» **Data extracted from a collection**:
+ + + +

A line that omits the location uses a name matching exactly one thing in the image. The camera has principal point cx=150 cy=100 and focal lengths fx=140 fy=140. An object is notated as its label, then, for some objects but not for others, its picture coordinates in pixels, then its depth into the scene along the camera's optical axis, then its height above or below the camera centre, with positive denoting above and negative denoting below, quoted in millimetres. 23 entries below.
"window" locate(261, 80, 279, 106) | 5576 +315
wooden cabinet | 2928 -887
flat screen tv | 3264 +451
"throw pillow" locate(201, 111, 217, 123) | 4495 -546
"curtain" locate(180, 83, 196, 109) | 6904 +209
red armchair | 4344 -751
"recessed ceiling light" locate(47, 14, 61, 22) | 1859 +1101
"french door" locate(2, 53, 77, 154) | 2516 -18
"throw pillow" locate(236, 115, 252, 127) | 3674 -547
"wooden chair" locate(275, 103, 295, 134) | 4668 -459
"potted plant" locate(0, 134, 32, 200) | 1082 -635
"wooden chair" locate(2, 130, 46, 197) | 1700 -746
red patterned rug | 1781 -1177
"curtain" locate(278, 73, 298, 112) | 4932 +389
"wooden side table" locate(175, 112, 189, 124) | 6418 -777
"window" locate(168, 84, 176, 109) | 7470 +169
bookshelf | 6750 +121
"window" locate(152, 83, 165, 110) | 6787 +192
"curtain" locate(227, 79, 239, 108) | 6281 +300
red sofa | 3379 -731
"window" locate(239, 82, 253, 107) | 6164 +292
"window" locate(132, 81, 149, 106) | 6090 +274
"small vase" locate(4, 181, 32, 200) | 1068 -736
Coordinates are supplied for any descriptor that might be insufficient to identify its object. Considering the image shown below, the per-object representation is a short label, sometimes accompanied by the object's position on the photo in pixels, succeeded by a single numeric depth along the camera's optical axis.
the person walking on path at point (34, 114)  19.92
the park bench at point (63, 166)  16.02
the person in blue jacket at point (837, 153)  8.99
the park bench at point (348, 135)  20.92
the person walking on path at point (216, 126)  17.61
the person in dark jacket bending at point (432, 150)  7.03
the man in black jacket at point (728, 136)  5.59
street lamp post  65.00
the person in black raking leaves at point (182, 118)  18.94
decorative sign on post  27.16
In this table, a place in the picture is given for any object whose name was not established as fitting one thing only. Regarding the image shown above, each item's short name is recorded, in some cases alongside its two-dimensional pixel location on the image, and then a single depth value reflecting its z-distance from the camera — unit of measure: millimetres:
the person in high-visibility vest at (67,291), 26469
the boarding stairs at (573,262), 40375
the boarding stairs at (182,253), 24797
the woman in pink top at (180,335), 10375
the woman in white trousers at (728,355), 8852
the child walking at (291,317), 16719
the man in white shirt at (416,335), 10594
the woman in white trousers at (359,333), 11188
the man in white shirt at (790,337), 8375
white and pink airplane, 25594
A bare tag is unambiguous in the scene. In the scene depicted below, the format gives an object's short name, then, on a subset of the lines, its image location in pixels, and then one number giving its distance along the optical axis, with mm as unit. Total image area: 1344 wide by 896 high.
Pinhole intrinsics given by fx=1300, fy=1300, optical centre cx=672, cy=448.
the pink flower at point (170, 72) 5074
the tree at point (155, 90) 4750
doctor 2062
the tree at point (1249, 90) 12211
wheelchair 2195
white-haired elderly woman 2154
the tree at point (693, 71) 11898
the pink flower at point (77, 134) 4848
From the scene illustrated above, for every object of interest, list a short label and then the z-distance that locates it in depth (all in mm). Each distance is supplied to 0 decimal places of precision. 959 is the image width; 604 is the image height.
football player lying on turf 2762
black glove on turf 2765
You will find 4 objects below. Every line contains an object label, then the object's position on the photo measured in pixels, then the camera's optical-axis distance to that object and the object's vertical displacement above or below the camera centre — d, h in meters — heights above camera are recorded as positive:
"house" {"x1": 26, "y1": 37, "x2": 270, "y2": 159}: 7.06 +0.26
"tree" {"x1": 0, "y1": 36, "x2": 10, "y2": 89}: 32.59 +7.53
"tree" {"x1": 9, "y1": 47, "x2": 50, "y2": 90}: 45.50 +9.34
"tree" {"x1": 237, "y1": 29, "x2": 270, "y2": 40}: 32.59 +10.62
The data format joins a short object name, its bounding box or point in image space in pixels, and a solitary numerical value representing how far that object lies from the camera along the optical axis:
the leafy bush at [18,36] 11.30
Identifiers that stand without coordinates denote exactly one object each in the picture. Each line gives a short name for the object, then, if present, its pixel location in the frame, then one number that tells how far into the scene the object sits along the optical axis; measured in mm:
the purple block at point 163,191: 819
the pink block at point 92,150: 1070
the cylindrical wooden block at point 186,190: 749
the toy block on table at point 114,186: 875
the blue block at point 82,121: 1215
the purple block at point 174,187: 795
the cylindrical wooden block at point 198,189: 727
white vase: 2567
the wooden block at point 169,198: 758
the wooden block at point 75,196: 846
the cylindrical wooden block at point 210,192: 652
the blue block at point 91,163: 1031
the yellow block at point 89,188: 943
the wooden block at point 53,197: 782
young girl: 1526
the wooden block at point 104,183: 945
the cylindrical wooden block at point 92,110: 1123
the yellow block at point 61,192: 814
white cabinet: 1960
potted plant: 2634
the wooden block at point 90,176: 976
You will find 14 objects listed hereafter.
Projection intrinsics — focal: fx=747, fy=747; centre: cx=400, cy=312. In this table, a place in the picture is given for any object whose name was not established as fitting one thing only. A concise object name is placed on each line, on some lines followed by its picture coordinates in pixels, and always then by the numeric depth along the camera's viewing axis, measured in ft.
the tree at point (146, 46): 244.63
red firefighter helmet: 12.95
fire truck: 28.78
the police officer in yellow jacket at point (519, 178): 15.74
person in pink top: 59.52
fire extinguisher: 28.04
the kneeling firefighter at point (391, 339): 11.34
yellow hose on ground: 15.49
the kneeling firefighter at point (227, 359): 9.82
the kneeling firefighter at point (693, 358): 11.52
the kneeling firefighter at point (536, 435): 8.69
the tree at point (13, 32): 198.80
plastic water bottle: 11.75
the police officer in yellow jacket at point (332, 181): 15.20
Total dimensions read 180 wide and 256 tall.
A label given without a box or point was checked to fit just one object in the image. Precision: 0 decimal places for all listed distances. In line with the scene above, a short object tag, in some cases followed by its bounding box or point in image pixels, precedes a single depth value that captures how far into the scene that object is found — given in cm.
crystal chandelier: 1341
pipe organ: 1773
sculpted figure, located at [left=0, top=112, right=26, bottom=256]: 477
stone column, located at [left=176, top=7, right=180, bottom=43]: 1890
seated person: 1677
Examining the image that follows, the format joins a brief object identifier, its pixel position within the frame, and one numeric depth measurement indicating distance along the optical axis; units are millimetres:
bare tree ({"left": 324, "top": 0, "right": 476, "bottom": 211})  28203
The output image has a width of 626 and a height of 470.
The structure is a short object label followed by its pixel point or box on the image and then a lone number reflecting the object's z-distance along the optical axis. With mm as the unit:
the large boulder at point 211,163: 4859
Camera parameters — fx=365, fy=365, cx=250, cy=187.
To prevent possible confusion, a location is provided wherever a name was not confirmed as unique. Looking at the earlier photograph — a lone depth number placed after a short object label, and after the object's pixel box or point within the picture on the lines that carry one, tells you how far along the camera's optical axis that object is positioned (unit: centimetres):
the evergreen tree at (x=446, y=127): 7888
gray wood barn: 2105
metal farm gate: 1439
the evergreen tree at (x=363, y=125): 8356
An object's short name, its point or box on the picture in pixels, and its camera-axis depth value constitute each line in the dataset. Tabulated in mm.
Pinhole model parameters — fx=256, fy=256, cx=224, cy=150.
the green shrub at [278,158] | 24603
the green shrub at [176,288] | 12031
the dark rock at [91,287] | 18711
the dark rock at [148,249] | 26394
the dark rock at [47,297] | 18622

+ + + +

» **PROMPT**: Your reply is to repeat, unchanged, the lines above running from the one with "the police officer in yellow jacket at point (519, 178): 15.74" up to and including the one with "pipe organ: 1773".

» **REPLY**:
the police officer in yellow jacket at point (519, 178): 15.74
person in pink top: 59.52
fire extinguisher: 28.04
the kneeling firefighter at point (391, 339): 11.34
yellow hose on ground: 15.49
the kneeling firefighter at point (227, 359): 9.82
the kneeling firefighter at point (693, 358): 11.52
the kneeling firefighter at point (536, 435): 8.69
the tree at point (13, 32): 198.80
plastic water bottle: 11.75
the police officer in yellow jacket at point (332, 181): 15.20
Total dimensions read 180 wide and 256 tall.
A label given without a box or point was checked to fit just one object in the image. Precision: 0 decimal places for all listed distances. In line with the scene above, a short object tag, in some cases followed by its bounding box or point in image pixels, precedes a single depth value that captures how far into the scene that object is found — given in cm.
crystal chandelier: 1341
pipe organ: 1773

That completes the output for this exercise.